(Beginning of RECORDED INFORMATION)

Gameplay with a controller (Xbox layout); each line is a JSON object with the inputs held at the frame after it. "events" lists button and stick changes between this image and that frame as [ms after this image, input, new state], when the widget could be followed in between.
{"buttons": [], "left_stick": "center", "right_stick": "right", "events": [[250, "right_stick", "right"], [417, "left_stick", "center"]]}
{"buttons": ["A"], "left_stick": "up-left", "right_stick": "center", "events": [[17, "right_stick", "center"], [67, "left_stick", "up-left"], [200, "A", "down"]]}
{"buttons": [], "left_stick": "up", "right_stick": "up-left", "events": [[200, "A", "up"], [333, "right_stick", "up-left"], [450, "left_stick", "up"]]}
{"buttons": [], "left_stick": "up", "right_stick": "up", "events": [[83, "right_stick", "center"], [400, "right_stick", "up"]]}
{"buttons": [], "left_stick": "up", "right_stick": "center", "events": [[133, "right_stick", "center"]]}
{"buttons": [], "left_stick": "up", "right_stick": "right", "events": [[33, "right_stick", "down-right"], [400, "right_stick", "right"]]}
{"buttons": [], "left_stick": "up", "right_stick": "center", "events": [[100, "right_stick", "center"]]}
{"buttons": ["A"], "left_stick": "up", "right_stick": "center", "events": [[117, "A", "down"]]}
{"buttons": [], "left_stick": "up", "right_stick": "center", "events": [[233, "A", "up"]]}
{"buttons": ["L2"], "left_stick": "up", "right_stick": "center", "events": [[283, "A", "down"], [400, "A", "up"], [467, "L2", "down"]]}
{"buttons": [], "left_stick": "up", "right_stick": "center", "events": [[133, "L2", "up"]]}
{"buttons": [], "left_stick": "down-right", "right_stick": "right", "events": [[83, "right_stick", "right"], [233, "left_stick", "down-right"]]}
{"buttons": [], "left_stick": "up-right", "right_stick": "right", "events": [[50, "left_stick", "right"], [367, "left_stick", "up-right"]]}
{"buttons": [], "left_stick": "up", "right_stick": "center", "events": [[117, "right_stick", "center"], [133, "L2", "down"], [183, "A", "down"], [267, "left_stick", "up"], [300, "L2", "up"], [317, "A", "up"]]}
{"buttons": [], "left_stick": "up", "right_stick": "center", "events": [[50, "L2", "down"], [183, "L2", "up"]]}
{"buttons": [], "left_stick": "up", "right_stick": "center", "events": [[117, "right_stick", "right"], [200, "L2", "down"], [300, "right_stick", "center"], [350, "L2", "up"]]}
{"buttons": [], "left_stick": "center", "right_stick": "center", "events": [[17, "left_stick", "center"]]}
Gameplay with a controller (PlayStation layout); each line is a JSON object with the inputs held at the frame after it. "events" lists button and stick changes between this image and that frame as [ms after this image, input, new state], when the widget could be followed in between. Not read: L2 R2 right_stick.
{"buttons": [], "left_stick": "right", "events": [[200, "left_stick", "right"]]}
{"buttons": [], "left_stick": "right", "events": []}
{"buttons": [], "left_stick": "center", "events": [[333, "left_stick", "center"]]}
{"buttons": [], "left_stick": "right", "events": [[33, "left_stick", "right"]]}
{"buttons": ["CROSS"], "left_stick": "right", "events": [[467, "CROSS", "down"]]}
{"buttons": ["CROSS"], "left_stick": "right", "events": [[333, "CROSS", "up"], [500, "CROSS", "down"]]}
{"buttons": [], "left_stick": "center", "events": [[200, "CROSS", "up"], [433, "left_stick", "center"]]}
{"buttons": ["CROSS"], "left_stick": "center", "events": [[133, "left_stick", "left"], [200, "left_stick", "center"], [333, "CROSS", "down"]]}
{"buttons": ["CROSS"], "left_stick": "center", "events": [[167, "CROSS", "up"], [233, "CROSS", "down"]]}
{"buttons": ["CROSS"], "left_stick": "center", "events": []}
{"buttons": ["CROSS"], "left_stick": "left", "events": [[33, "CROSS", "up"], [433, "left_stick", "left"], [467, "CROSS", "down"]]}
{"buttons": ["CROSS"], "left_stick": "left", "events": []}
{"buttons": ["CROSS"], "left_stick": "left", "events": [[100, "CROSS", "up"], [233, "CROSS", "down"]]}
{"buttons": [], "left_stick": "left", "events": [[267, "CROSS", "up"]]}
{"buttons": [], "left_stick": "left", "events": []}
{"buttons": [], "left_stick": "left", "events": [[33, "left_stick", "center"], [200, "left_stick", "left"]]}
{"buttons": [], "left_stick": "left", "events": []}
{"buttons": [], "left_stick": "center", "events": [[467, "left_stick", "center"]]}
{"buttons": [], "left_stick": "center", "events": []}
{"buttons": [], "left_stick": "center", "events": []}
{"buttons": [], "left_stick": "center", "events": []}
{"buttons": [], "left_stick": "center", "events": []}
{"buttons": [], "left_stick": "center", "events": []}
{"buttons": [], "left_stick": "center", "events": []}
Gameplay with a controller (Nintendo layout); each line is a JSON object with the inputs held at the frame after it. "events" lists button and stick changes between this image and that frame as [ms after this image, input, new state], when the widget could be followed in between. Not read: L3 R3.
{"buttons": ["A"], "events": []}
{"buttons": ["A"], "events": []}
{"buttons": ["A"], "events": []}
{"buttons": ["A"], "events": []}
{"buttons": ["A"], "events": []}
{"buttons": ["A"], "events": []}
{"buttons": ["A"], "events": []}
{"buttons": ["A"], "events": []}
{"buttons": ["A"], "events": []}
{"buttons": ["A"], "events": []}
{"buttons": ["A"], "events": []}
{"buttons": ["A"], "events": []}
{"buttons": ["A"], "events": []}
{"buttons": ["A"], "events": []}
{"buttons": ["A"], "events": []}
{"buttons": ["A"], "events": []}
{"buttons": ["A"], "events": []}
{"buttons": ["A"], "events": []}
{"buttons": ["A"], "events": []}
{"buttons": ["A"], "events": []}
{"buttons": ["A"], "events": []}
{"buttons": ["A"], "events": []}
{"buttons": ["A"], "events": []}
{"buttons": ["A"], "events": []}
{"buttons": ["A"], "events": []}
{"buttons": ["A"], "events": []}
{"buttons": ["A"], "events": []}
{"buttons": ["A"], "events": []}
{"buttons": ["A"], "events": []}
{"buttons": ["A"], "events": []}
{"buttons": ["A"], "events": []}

(End of RECORDED INFORMATION)

--- WORK REQUIRED ---
Reproduce the data above in full, with no line missing.

--- SOLVED PROBLEM ---
Gameplay with a controller (Xbox layout); each line is a JSON object with the inputs held at the frame after it. "events" lists button and stick changes between this image and that frame as [ms after this image, input, new state], when the widget could be followed in between.
{"buttons": [], "left_stick": "center", "right_stick": "right", "events": [[250, "right_stick", "right"], [417, "left_stick", "center"]]}
{"buttons": ["A"], "left_stick": "up-left", "right_stick": "center", "events": [[17, "right_stick", "center"], [67, "left_stick", "up-left"], [200, "A", "down"]]}
{"buttons": [], "left_stick": "up", "right_stick": "up-left", "events": [[200, "A", "up"], [333, "right_stick", "up-left"], [450, "left_stick", "up"]]}
{"buttons": [], "left_stick": "up", "right_stick": "up", "events": [[83, "right_stick", "center"], [400, "right_stick", "up"]]}
{"buttons": [], "left_stick": "up", "right_stick": "center", "events": [[133, "right_stick", "center"]]}
{"buttons": [], "left_stick": "up", "right_stick": "right", "events": [[33, "right_stick", "down-right"], [400, "right_stick", "right"]]}
{"buttons": [], "left_stick": "up", "right_stick": "center", "events": [[100, "right_stick", "center"]]}
{"buttons": ["A"], "left_stick": "up", "right_stick": "center", "events": [[117, "A", "down"]]}
{"buttons": [], "left_stick": "up", "right_stick": "center", "events": [[233, "A", "up"]]}
{"buttons": ["L2"], "left_stick": "up", "right_stick": "center", "events": [[283, "A", "down"], [400, "A", "up"], [467, "L2", "down"]]}
{"buttons": [], "left_stick": "up", "right_stick": "center", "events": [[133, "L2", "up"]]}
{"buttons": [], "left_stick": "down-right", "right_stick": "right", "events": [[83, "right_stick", "right"], [233, "left_stick", "down-right"]]}
{"buttons": [], "left_stick": "up-right", "right_stick": "right", "events": [[50, "left_stick", "right"], [367, "left_stick", "up-right"]]}
{"buttons": [], "left_stick": "up", "right_stick": "center", "events": [[117, "right_stick", "center"], [133, "L2", "down"], [183, "A", "down"], [267, "left_stick", "up"], [300, "L2", "up"], [317, "A", "up"]]}
{"buttons": [], "left_stick": "up", "right_stick": "center", "events": [[50, "L2", "down"], [183, "L2", "up"]]}
{"buttons": [], "left_stick": "up", "right_stick": "center", "events": [[117, "right_stick", "right"], [200, "L2", "down"], [300, "right_stick", "center"], [350, "L2", "up"]]}
{"buttons": [], "left_stick": "center", "right_stick": "center", "events": [[17, "left_stick", "center"]]}
Gameplay with a controller (PlayStation layout); each line is a JSON object with the inputs held at the frame after it. "events" lists button and stick changes between this image and that frame as [ms after this image, input, new state], when the widget could be followed in between. Not read: L2 R2 right_stick.
{"buttons": [], "left_stick": "right", "events": [[200, "left_stick", "right"]]}
{"buttons": [], "left_stick": "right", "events": []}
{"buttons": [], "left_stick": "center", "events": [[333, "left_stick", "center"]]}
{"buttons": [], "left_stick": "right", "events": [[33, "left_stick", "right"]]}
{"buttons": ["CROSS"], "left_stick": "right", "events": [[467, "CROSS", "down"]]}
{"buttons": ["CROSS"], "left_stick": "right", "events": [[333, "CROSS", "up"], [500, "CROSS", "down"]]}
{"buttons": [], "left_stick": "center", "events": [[200, "CROSS", "up"], [433, "left_stick", "center"]]}
{"buttons": ["CROSS"], "left_stick": "center", "events": [[133, "left_stick", "left"], [200, "left_stick", "center"], [333, "CROSS", "down"]]}
{"buttons": ["CROSS"], "left_stick": "center", "events": [[167, "CROSS", "up"], [233, "CROSS", "down"]]}
{"buttons": ["CROSS"], "left_stick": "center", "events": []}
{"buttons": ["CROSS"], "left_stick": "left", "events": [[33, "CROSS", "up"], [433, "left_stick", "left"], [467, "CROSS", "down"]]}
{"buttons": ["CROSS"], "left_stick": "left", "events": []}
{"buttons": ["CROSS"], "left_stick": "left", "events": [[100, "CROSS", "up"], [233, "CROSS", "down"]]}
{"buttons": [], "left_stick": "left", "events": [[267, "CROSS", "up"]]}
{"buttons": [], "left_stick": "left", "events": []}
{"buttons": [], "left_stick": "left", "events": [[33, "left_stick", "center"], [200, "left_stick", "left"]]}
{"buttons": [], "left_stick": "left", "events": []}
{"buttons": [], "left_stick": "center", "events": [[467, "left_stick", "center"]]}
{"buttons": [], "left_stick": "center", "events": []}
{"buttons": [], "left_stick": "center", "events": []}
{"buttons": [], "left_stick": "center", "events": []}
{"buttons": [], "left_stick": "center", "events": []}
{"buttons": [], "left_stick": "center", "events": []}
{"buttons": [], "left_stick": "center", "events": []}
Gameplay with a controller (Nintendo layout); each line is a JSON object with the inputs held at the frame after it. "events" lists button and stick changes between this image and that frame as [ms after this image, input, new state], when the widget could be followed in between. Not read: L3 R3.
{"buttons": ["A"], "events": []}
{"buttons": ["A"], "events": []}
{"buttons": ["A"], "events": []}
{"buttons": ["A"], "events": []}
{"buttons": ["A"], "events": []}
{"buttons": ["A"], "events": []}
{"buttons": ["A"], "events": []}
{"buttons": ["A"], "events": []}
{"buttons": ["A"], "events": []}
{"buttons": ["A"], "events": []}
{"buttons": ["A"], "events": []}
{"buttons": ["A"], "events": []}
{"buttons": ["A"], "events": []}
{"buttons": ["A"], "events": []}
{"buttons": ["A"], "events": []}
{"buttons": ["A"], "events": []}
{"buttons": ["A"], "events": []}
{"buttons": ["A"], "events": []}
{"buttons": ["A"], "events": []}
{"buttons": ["A"], "events": []}
{"buttons": ["A"], "events": []}
{"buttons": ["A"], "events": []}
{"buttons": ["A"], "events": []}
{"buttons": ["A"], "events": []}
{"buttons": ["A"], "events": []}
{"buttons": ["A"], "events": []}
{"buttons": ["A"], "events": []}
{"buttons": ["A"], "events": []}
{"buttons": ["A"], "events": []}
{"buttons": ["A"], "events": []}
{"buttons": ["A"], "events": []}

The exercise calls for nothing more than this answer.